Федя спрыгнул наконец с каната.
— Нормально, — сказал он, разглядывая Загнилена. — Не боишься?
— Вот еще!.. Чучело ведь.
— А похож на настоящего. Я сначала думал, может, биоробот. Обрадовался. Не, куда нам до настоящего!
— А зачем тебе настоящий?
— Мало ли. Ну, летал бы на нем. Сел на загривок и айда над городом реять. Нормально?
— Ничего… — согласился Славик. — На этом, конечно, не пореешь. Самодельный. Купили в овощном тыкв, сделали из них головы. Согнули из проволоки каркас, обклеили картоном, цветной бумагой. Гриву нацепили из пакли. Ну, юные техники еще немного помудрили.
— И что ты будешь с этим Загниленчиком делать?
— Головы рубить — что еще?
— А новые не нарастут?
— Не.
— А вдруг?
— Я сценарий знаю назубок. Срубаю голову с надписью «Лень» — читаю стихи про лень. «Зазнайство» — так про зазнайство. И дальше в таком же духе. Чтоб пережитки не знали пощады.
— Тоже ничего… Везет же вам, отличникам, самое интересное всегда вам достается. А мы что, троечники? Только и остается быть зрителями.
— Выбивайся в отличники, кто тебе не дает? Или того… транзисторов не хватает?
— А вот дам по тыкве — и замкнутся твои, чтоб не хвалился!
— Но-но, полегче! — Славик опять замахнулся сабелькой, сделал несколько блестящих па. — Оскорблений не стерплю — острой шпагой заколю.
— Конечно, с доспехами… с сабелькой, — отступил Федя. Так любой дурак может.
— Ладно, пощажу, — убрал свою сабельку Славик.
— Спасибо, — подчеркнуто вежливо сказал Федя и снова забрался вверх по шведской стенке. — Валяй, репетируй.
— Итак, стихи про зазнайство! — объявил Славик, встав в богатырскую позу.
— Здравствуй, мальчик Слава. — Перед Славиком стоял старик в ботах. Черного халата на нем уже не было — вполне приличный клетчатый костюм. Цвета спелой тыквы лысина поблескивала, точно пропитанная лаком.
— Здравствуйте, дедушка! — вежливо сказал Славик.
— Я к тебе на минуточку. Беспокоюсь за тебя, роль все-таки ответственная. — Он достал из кармана золотую в виде дракончика табакерку, раскрыл ее, зацепил дрожащими пальцами щепотку табаку, мелко зачихал в кулак. Заметив, что Славик с любопытством смотрит на табакерку, пробормотал невнятно: — Редкая вещица, выпросил в музее на пару дней, но ты об этом никому, тсс… Доверяют служителям муз… Ах, да что я все и себе да о себе!
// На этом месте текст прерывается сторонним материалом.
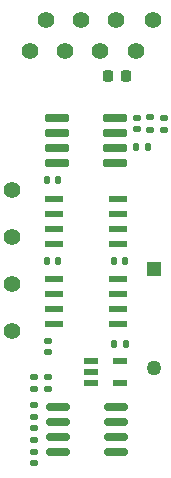
<source format=gts>
%TF.GenerationSoftware,KiCad,Pcbnew,(6.0.7)*%
%TF.CreationDate,2023-02-07T15:13:14-05:00*%
%TF.ProjectId,DCA_USMR_Sens,4443415f-5553-44d5-925f-53656e732e6b,v1.1*%
%TF.SameCoordinates,Original*%
%TF.FileFunction,Soldermask,Top*%
%TF.FilePolarity,Negative*%
%FSLAX46Y46*%
G04 Gerber Fmt 4.6, Leading zero omitted, Abs format (unit mm)*
G04 Created by KiCad (PCBNEW (6.0.7)) date 2023-02-07 15:13:14*
%MOMM*%
%LPD*%
G01*
G04 APERTURE LIST*
G04 Aperture macros list*
%AMRoundRect*
0 Rectangle with rounded corners*
0 $1 Rounding radius*
0 $2 $3 $4 $5 $6 $7 $8 $9 X,Y pos of 4 corners*
0 Add a 4 corners polygon primitive as box body*
4,1,4,$2,$3,$4,$5,$6,$7,$8,$9,$2,$3,0*
0 Add four circle primitives for the rounded corners*
1,1,$1+$1,$2,$3*
1,1,$1+$1,$4,$5*
1,1,$1+$1,$6,$7*
1,1,$1+$1,$8,$9*
0 Add four rect primitives between the rounded corners*
20,1,$1+$1,$2,$3,$4,$5,0*
20,1,$1+$1,$4,$5,$6,$7,0*
20,1,$1+$1,$6,$7,$8,$9,0*
20,1,$1+$1,$8,$9,$2,$3,0*%
G04 Aperture macros list end*
%ADD10RoundRect,0.140000X0.140000X0.170000X-0.140000X0.170000X-0.140000X-0.170000X0.140000X-0.170000X0*%
%ADD11RoundRect,0.042000X0.943000X0.258000X-0.943000X0.258000X-0.943000X-0.258000X0.943000X-0.258000X0*%
%ADD12RoundRect,0.135000X0.185000X-0.135000X0.185000X0.135000X-0.185000X0.135000X-0.185000X-0.135000X0*%
%ADD13C,1.400000*%
%ADD14RoundRect,0.140000X0.170000X-0.140000X0.170000X0.140000X-0.170000X0.140000X-0.170000X-0.140000X0*%
%ADD15RoundRect,0.140000X-0.140000X-0.170000X0.140000X-0.170000X0.140000X0.170000X-0.140000X0.170000X0*%
%ADD16RoundRect,0.225000X-0.225000X-0.250000X0.225000X-0.250000X0.225000X0.250000X-0.225000X0.250000X0*%
%ADD17RoundRect,0.135000X-0.185000X0.135000X-0.185000X-0.135000X0.185000X-0.135000X0.185000X0.135000X0*%
%ADD18RoundRect,0.135000X0.135000X0.185000X-0.135000X0.185000X-0.135000X-0.185000X0.135000X-0.185000X0*%
%ADD19R,1.550000X0.600000*%
%ADD20RoundRect,0.088500X-0.516500X-0.206500X0.516500X-0.206500X0.516500X0.206500X-0.516500X0.206500X0*%
%ADD21RoundRect,0.150000X0.825000X0.150000X-0.825000X0.150000X-0.825000X-0.150000X0.825000X-0.150000X0*%
%ADD22C,1.268000*%
%ADD23R,1.268000X1.268000*%
G04 APERTURE END LIST*
D10*
%TO.C,C2*%
X223785000Y-136159167D03*
X224745000Y-136159167D03*
%TD*%
D11*
%TO.C,U5*%
X224650000Y-127834167D03*
X224650000Y-126564167D03*
X224650000Y-125294167D03*
X224650000Y-124024167D03*
X229590000Y-124024167D03*
X229590000Y-125294167D03*
X229590000Y-126564167D03*
X229590000Y-127834167D03*
%TD*%
D12*
%TO.C,R4*%
X232555000Y-124019167D03*
X232555000Y-125039167D03*
%TD*%
D13*
%TO.C,H1*%
X220880000Y-142114167D03*
%TD*%
D14*
%TO.C,C3*%
X222725000Y-153299167D03*
X222725000Y-152339167D03*
%TD*%
D13*
%TO.C,H2*%
X220880000Y-138134167D03*
%TD*%
%TO.C,H7*%
X231381112Y-118351389D03*
%TD*%
D12*
%TO.C,R2*%
X222715000Y-148349167D03*
X222715000Y-149369167D03*
%TD*%
D15*
%TO.C,C8*%
X224745000Y-129329167D03*
X223785000Y-129329167D03*
%TD*%
D16*
%TO.C,C10*%
X230535000Y-120531389D03*
X228985000Y-120531389D03*
%TD*%
D15*
%TO.C,C9*%
X230410000Y-136189167D03*
X229450000Y-136189167D03*
%TD*%
D13*
%TO.C,H9*%
X222342778Y-118351389D03*
%TD*%
D14*
%TO.C,C5*%
X222720000Y-146009167D03*
X222720000Y-146969167D03*
%TD*%
%TO.C,C4*%
X223930000Y-146019167D03*
X223930000Y-146979167D03*
%TD*%
D17*
%TO.C,R3*%
X233685000Y-125049167D03*
X233685000Y-124029167D03*
%TD*%
D13*
%TO.C,H10*%
X223696111Y-115741389D03*
%TD*%
D18*
%TO.C,R5*%
X231370000Y-126559167D03*
X232390000Y-126559167D03*
%TD*%
D13*
%TO.C,H8*%
X232767778Y-115741389D03*
%TD*%
D19*
%TO.C,U3*%
X224405000Y-134692917D03*
X224405000Y-133422917D03*
X224405000Y-132152917D03*
X224405000Y-130882917D03*
X229805000Y-130882917D03*
X229805000Y-132152917D03*
X229805000Y-133422917D03*
X229805000Y-134692917D03*
%TD*%
D13*
%TO.C,H3*%
X220880000Y-134154167D03*
%TD*%
D12*
%TO.C,R1*%
X222715000Y-150319167D03*
X222715000Y-151339167D03*
%TD*%
D13*
%TO.C,H11*%
X225355556Y-118351389D03*
%TD*%
D20*
%TO.C,U4*%
X230025000Y-144629167D03*
X230025000Y-146529167D03*
X227515000Y-146529167D03*
X227515000Y-145579167D03*
X227515000Y-144629167D03*
%TD*%
D13*
%TO.C,H6*%
X229693889Y-115741389D03*
%TD*%
D14*
%TO.C,C7*%
X231435000Y-124039167D03*
X231435000Y-124999167D03*
%TD*%
D19*
%TO.C,U2*%
X224382500Y-141489167D03*
X224382500Y-140219167D03*
X224382500Y-138949167D03*
X224382500Y-137679167D03*
X229782500Y-137679167D03*
X229782500Y-138949167D03*
X229782500Y-140219167D03*
X229782500Y-141489167D03*
%TD*%
D14*
%TO.C,C1*%
X223920000Y-142939167D03*
X223920000Y-143899167D03*
%TD*%
D21*
%TO.C,U1*%
X224710000Y-152354167D03*
X224710000Y-151084167D03*
X224710000Y-149814167D03*
X224710000Y-148544167D03*
X229660000Y-148544167D03*
X229660000Y-149814167D03*
X229660000Y-151084167D03*
X229660000Y-152354167D03*
%TD*%
D22*
%TO.C,D1*%
X232910000Y-145192167D03*
D23*
X232910000Y-136839167D03*
%TD*%
D13*
%TO.C,H5*%
X228318334Y-118351389D03*
%TD*%
D10*
%TO.C,C6*%
X229500000Y-143159167D03*
X230460000Y-143159167D03*
%TD*%
D13*
%TO.C,H4*%
X220880000Y-130174167D03*
%TD*%
%TO.C,H12*%
X226720000Y-115741389D03*
%TD*%
M02*

</source>
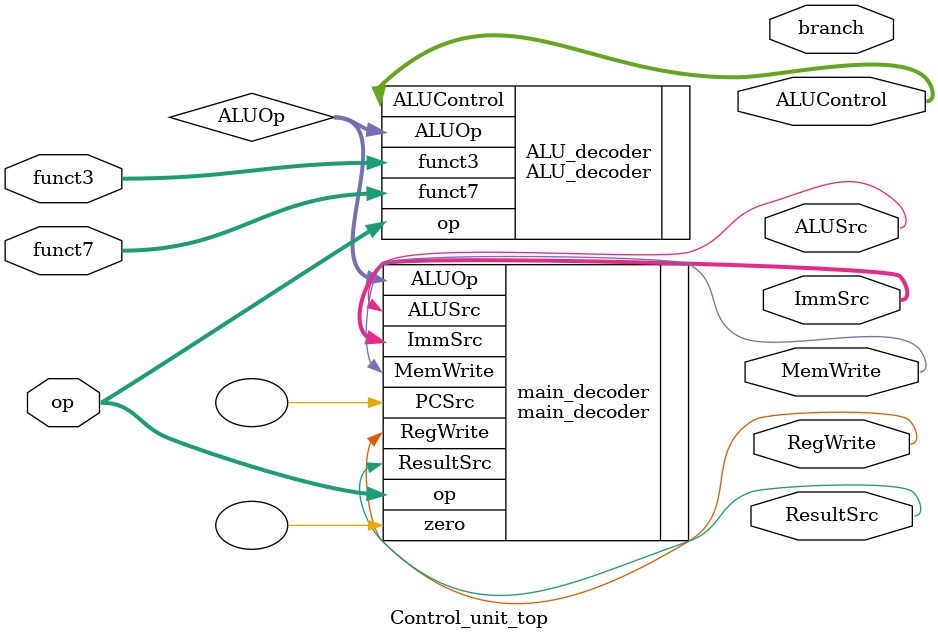
<source format=v>
`include "ALU_decoder.v"
`include "main_decoder.v"

module Control_unit_top(op,RegWrite,ImmSrc,ALUSrc,MemWrite,ResultSrc,branch,funct3,funct7,ALUControl);

input [6:0]op,funct7;
input [2:0]funct3;

output RegWrite,ALUSrc,MemWrite,ResultSrc,branch;
output [1:0]ImmSrc;
output [2:0]ALUControl;

wire[1:0]ALUOp;

main_decoder main_decoder(.op(op),
                          .zero(),
                          .RegWrite(RegWrite), 
                          .MemWrite(MemWrite), 
                          .ResultSrc(ResultSrc), 
                          .ALUSrc(ALUSrc), 
                          .ImmSrc(ImmSrc), 
                          .ALUOp(ALUOp), 
                          .PCSrc());
                        
ALU_decoder ALU_decoder(.ALUOp(ALUOp),
                        .op(op),
                        .funct3(funct3), 
                        .funct7(funct7), 
                        .ALUControl(ALUControl));

endmodule
</source>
Давай, мальчик Слава, показывай, как ты будешь человечество от пороков избавлять!
— Это нетрудно, — сделал несколько выпадов сабелькой Славик.
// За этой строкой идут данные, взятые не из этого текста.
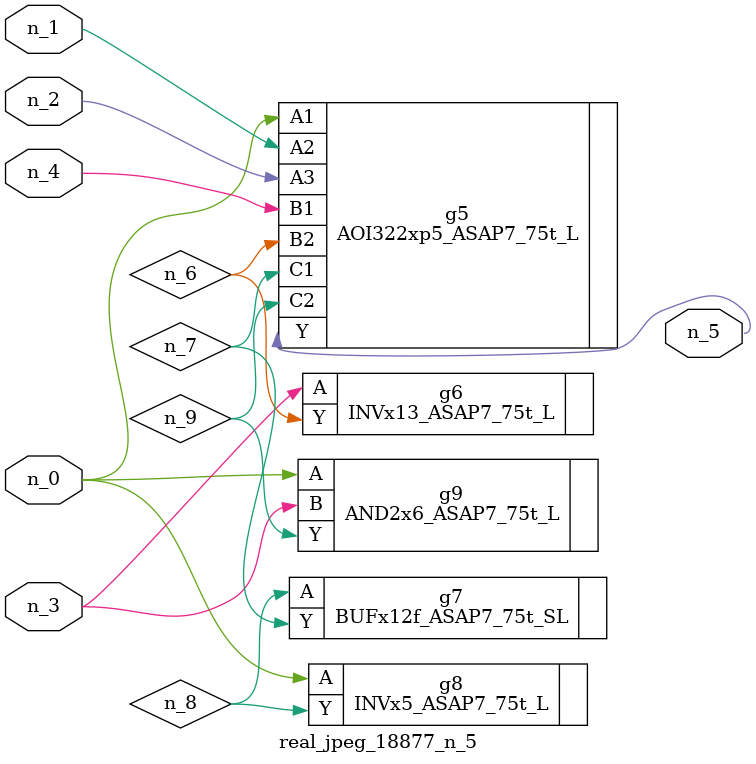
<source format=v>
module real_jpeg_18877_n_5 (n_4, n_0, n_1, n_2, n_3, n_5);

input n_4;
input n_0;
input n_1;
input n_2;
input n_3;

output n_5;

wire n_8;
wire n_6;
wire n_7;
wire n_9;

AOI322xp5_ASAP7_75t_L g5 ( 
.A1(n_0),
.A2(n_1),
.A3(n_2),
.B1(n_4),
.B2(n_6),
.C1(n_7),
.C2(n_9),
.Y(n_5)
);

INVx5_ASAP7_75t_L g8 ( 
.A(n_0),
.Y(n_8)
);

AND2x6_ASAP7_75t_L g9 ( 
.A(n_0),
.B(n_3),
.Y(n_9)
);

INVx13_ASAP7_75t_L g6 ( 
.A(n_3),
.Y(n_6)
);

BUFx12f_ASAP7_75t_SL g7 ( 
.A(n_8),
.Y(n_7)
);


endmodule
</source>
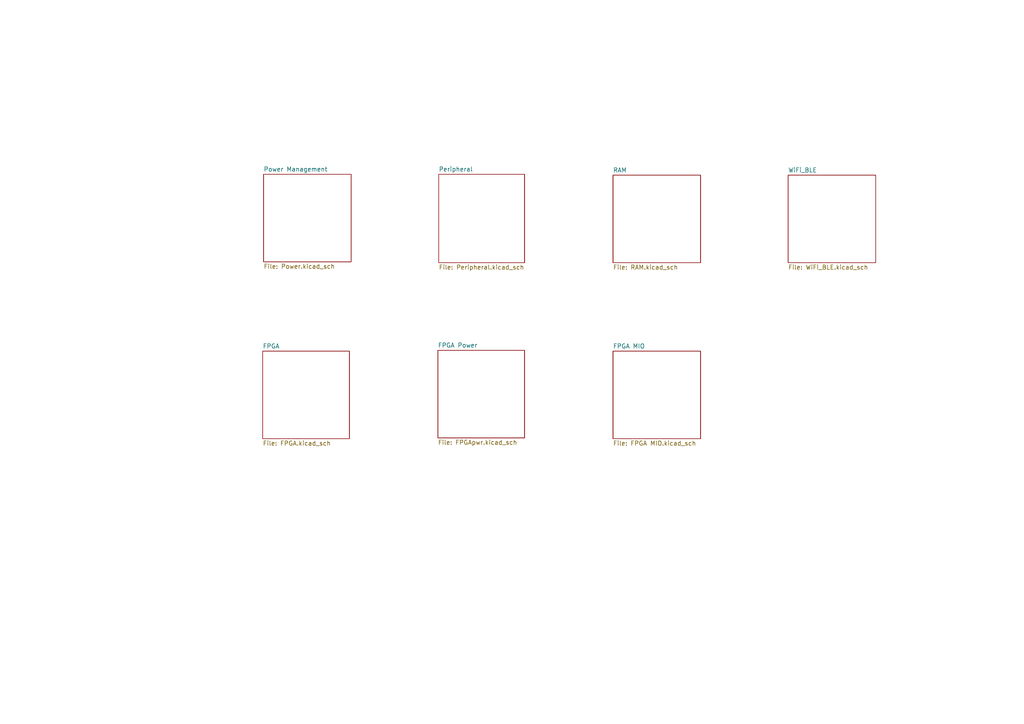
<source format=kicad_sch>
(kicad_sch
	(version 20231120)
	(generator "eeschema")
	(generator_version "8.0")
	(uuid "8b98976c-b0e2-4979-aa9a-b6389ce6c189")
	(paper "A4")
	(lib_symbols)
	(sheet
		(at 177.8 101.854)
		(size 25.4 25.4)
		(fields_autoplaced yes)
		(stroke
			(width 0.1524)
			(type solid)
		)
		(fill
			(color 0 0 0 0.0000)
		)
		(uuid "3a651326-0780-4f8d-a472-0057732392d5")
		(property "Sheetname" "FPGA MIO"
			(at 177.8 101.1424 0)
			(effects
				(font
					(size 1.27 1.27)
				)
				(justify left bottom)
			)
		)
		(property "Sheetfile" "FPGA MIO.kicad_sch"
			(at 177.8 127.8386 0)
			(effects
				(font
					(size 1.27 1.27)
				)
				(justify left top)
			)
		)
		(instances
			(project "SYNC-VT"
				(path "/8b98976c-b0e2-4979-aa9a-b6389ce6c189"
					(page "6")
				)
			)
		)
	)
	(sheet
		(at 76.454 50.546)
		(size 25.4 25.4)
		(fields_autoplaced yes)
		(stroke
			(width 0.1524)
			(type solid)
		)
		(fill
			(color 0 0 0 0.0000)
		)
		(uuid "4c2e96e4-9fb1-4733-be3e-8bfc128702ff")
		(property "Sheetname" "Power Management"
			(at 76.454 49.8344 0)
			(effects
				(font
					(size 1.27 1.27)
				)
				(justify left bottom)
			)
		)
		(property "Sheetfile" "Power.kicad_sch"
			(at 76.454 76.5306 0)
			(effects
				(font
					(size 1.27 1.27)
				)
				(justify left top)
			)
		)
		(instances
			(project "SYNC-VT"
				(path "/8b98976c-b0e2-4979-aa9a-b6389ce6c189"
					(page "2")
				)
			)
		)
	)
	(sheet
		(at 177.8 50.8)
		(size 25.4 25.4)
		(fields_autoplaced yes)
		(stroke
			(width 0.1524)
			(type solid)
		)
		(fill
			(color 0 0 0 0.0000)
		)
		(uuid "7426c97c-9532-4b74-a8cd-41fbf6ef2407")
		(property "Sheetname" "RAM"
			(at 177.8 50.0884 0)
			(effects
				(font
					(size 1.27 1.27)
				)
				(justify left bottom)
			)
		)
		(property "Sheetfile" "RAM.kicad_sch"
			(at 177.8 76.7846 0)
			(effects
				(font
					(size 1.27 1.27)
				)
				(justify left top)
			)
		)
		(instances
			(project "SYNC-VT"
				(path "/8b98976c-b0e2-4979-aa9a-b6389ce6c189"
					(page "7")
				)
			)
		)
	)
	(sheet
		(at 228.6 50.8)
		(size 25.4 25.4)
		(fields_autoplaced yes)
		(stroke
			(width 0.1524)
			(type solid)
		)
		(fill
			(color 0 0 0 0.0000)
		)
		(uuid "844f044f-372f-4dec-9e58-1a20525b92bc")
		(property "Sheetname" "WiFi_BLE"
			(at 228.6 50.0884 0)
			(effects
				(font
					(size 1.27 1.27)
				)
				(justify left bottom)
			)
		)
		(property "Sheetfile" "WiFi_BLE.kicad_sch"
			(at 228.6 76.7846 0)
			(effects
				(font
					(size 1.27 1.27)
				)
				(justify left top)
			)
		)
		(instances
			(project "SYNC-VT"
				(path "/8b98976c-b0e2-4979-aa9a-b6389ce6c189"
					(page "8")
				)
			)
		)
	)
	(sheet
		(at 76.2 101.854)
		(size 25.146 25.4)
		(fields_autoplaced yes)
		(stroke
			(width 0.1524)
			(type solid)
		)
		(fill
			(color 0 0 0 0.0000)
		)
		(uuid "b03d01bc-7f79-4860-8a9c-5e1d7565ff36")
		(property "Sheetname" "FPGA"
			(at 76.2 101.1424 0)
			(effects
				(font
					(size 1.27 1.27)
				)
				(justify left bottom)
			)
		)
		(property "Sheetfile" "FPGA.kicad_sch"
			(at 76.2 127.8386 0)
			(effects
				(font
					(size 1.27 1.27)
				)
				(justify left top)
			)
		)
		(instances
			(project "SYNC-VT"
				(path "/8b98976c-b0e2-4979-aa9a-b6389ce6c189"
					(page "4")
				)
			)
		)
	)
	(sheet
		(at 127 101.6)
		(size 25.146 25.4)
		(fields_autoplaced yes)
		(stroke
			(width 0.1524)
			(type solid)
		)
		(fill
			(color 0 0 0 0.0000)
		)
		(uuid "e0fdbcfa-176a-4d8c-897b-d3b34c4c4b6c")
		(property "Sheetname" "FPGA Power"
			(at 127 100.8884 0)
			(effects
				(font
					(size 1.27 1.27)
				)
				(justify left bottom)
			)
		)
		(property "Sheetfile" "FPGApwr.kicad_sch"
			(at 127 127.5846 0)
			(effects
				(font
					(size 1.27 1.27)
				)
				(justify left top)
			)
		)
		(instances
			(project "SYNC-VT"
				(path "/8b98976c-b0e2-4979-aa9a-b6389ce6c189"
					(page "5")
				)
			)
		)
	)
	(sheet
		(at 127.254 50.546)
		(size 24.892 25.654)
		(fields_autoplaced yes)
		(stroke
			(width 0.1524)
			(type solid)
		)
		(fill
			(color 0 0 0 0.0000)
		)
		(uuid "f8391748-4a28-4b30-91ca-d63501b5909f")
		(property "Sheetname" "Peripheral"
			(at 127.254 49.8344 0)
			(effects
				(font
					(size 1.27 1.27)
				)
				(justify left bottom)
			)
		)
		(property "Sheetfile" "Peripheral.kicad_sch"
			(at 127.254 76.7846 0)
			(effects
				(font
					(size 1.27 1.27)
				)
				(justify left top)
			)
		)
		(instances
			(project "SYNC-VT"
				(path "/8b98976c-b0e2-4979-aa9a-b6389ce6c189"
					(page "3")
				)
			)
		)
	)
	(sheet_instances
		(path "/"
			(page "1")
		)
	)
)

</source>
— Что ж, так сразу все недостатки и уничтожишь?
— Ага.
— И не жалко?
— А что жалеть?
— Ну, хотя бы один, самый маленький недостаток оставил. Тебе, насколько я понимаю, недостатки не нужны. Но ты о других подумал? Представь себе, что все вдруг избавились от недостатков. Все стали отличниками, все — запевалами в школьном хоре, все — активными общественниками… Может, это и хорошо. Однако возникает вопрос, кто же будет все-таки запевать, если все запевалы? И кого, спрашивается, хвалить, если все отличники? Отличник — значит отличается. Соображаешь?